* **Given information**:
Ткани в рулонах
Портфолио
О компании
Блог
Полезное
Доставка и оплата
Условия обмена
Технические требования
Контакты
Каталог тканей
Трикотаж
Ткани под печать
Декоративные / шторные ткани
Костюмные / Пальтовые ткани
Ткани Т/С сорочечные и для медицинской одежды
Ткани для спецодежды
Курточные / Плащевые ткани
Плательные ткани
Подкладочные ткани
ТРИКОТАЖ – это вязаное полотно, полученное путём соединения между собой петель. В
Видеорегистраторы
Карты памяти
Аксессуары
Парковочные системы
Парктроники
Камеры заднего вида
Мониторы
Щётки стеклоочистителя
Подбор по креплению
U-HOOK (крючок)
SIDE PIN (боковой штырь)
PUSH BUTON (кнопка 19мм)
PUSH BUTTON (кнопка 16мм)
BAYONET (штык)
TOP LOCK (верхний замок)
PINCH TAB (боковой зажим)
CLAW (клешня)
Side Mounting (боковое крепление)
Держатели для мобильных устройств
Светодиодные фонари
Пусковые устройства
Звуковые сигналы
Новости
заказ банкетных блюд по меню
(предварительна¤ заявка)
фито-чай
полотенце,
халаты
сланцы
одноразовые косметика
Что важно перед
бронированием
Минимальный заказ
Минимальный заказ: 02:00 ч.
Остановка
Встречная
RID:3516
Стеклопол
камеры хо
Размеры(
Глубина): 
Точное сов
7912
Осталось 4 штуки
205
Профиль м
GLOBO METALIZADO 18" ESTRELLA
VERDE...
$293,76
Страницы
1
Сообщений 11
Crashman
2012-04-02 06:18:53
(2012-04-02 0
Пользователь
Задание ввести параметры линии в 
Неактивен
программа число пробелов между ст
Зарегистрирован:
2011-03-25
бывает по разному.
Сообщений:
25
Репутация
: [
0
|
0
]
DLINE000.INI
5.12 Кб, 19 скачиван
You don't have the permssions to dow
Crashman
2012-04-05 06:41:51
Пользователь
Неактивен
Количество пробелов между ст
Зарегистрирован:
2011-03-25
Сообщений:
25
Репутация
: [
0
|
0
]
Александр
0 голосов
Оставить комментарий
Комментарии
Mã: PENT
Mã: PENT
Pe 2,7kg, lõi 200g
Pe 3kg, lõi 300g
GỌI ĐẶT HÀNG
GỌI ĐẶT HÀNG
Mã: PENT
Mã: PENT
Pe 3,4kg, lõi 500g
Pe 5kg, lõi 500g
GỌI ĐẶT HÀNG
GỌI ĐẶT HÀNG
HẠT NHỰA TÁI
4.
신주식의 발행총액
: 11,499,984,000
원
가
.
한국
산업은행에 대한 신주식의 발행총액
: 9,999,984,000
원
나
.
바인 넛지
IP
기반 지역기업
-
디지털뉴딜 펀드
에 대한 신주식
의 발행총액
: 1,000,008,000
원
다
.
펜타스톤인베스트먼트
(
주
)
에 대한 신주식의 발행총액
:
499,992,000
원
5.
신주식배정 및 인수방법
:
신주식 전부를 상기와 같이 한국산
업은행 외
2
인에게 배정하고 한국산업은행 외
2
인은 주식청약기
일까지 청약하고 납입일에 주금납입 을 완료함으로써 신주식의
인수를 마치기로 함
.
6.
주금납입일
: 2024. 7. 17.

* **What you will do**: Here, the lines to copy run from the one containing "Подбор по креплению" to the final line of the listing; copy them exactly and nothing else.

* **Exercise answer**:
Подбор по креплению
U-HOOK (крючок)
SIDE PIN (боковой штырь)
PUSH BUTON (кнопка 19мм)
PUSH BUTTON (кнопка 16мм)
BAYONET (штык)
TOP LOCK (верхний замок)
PINCH TAB (боковой зажим)
CLAW (клешня)
Side Mounting (боковое крепление)
Держатели для мобильных устройств
Светодиодные фонари
Пусковые устройства
Звуковые сигналы
Новости
заказ банкетных блюд по меню
(предварительна¤ заявка)
фито-чай
полотенце,
халаты
сланцы
одноразовые косметика
Что важно перед
бронированием
Минимальный заказ
Минимальный заказ: 02:00 ч.
Остановка
Встречная
RID:3516
Стеклопол
камеры хо
Размеры(
Глубина): 
Точное сов
7912
Осталось 4 штуки
205
Профиль м
GLOBO METALIZADO 18" ESTRELLA
VERDE...
$293,76
Страницы
1
Сообщений 11
Crashman
2012-04-02 06:18:53
(2012-04-02 0
Пользователь
Задание ввести параметры линии в 
Неактивен
программа число пробелов между ст
Зарегистрирован:
2011-03-25
бывает по разному.
Сообщений:
25
Репутация
: [
0
|
0
]
DLINE000.INI
5.12 Кб, 19 скачиван
You don't have the permssions to dow
Crashman
2012-04-05 06:41:51
Пользователь
Неактивен
Количество пробелов между ст
Зарегистрирован:
2011-03-25
Сообщений:
25
Репутация
: [
0
|
0
]
Александр
0 голосов
Оставить комментарий
Комментарии
Mã: PENT
Mã: PENT
Pe 2,7kg, lõi 200g
Pe 3kg, lõi 300g
GỌI ĐẶT HÀNG
GỌI ĐẶT HÀNG
Mã: PENT
Mã: PENT
Pe 3,4kg, lõi 500g
Pe 5kg, lõi 500g
GỌI ĐẶT HÀNG
GỌI ĐẶT HÀNG
HẠT NHỰA TÁI
4.
신주식의 발행총액
: 11,499,984,000
원
가
.
한국
산업은행에 대한 신주식의 발행총액
: 9,999,984,000
원
나
.
바인 넛지
IP
기반 지역기업
-
디지털뉴딜 펀드
에 대한 신주식
의 발행총액
: 1,000,008,000
원
다
.
펜타스톤인베스트먼트
(
주
)
에 대한 신주식의 발행총액
:
499,992,000
원
5.
신주식배정 및 인수방법
:
신주식 전부를 상기와 같이 한국산
업은행 외
2
인에게 배정하고 한국산업은행 외
2
인은 주식청약기
일까지 청약하고 납입일에 주금납입 을 완료함으로써 신주식의
인수를 마치기로 함
.
6.
주금납입일
: 2024. 7. 17.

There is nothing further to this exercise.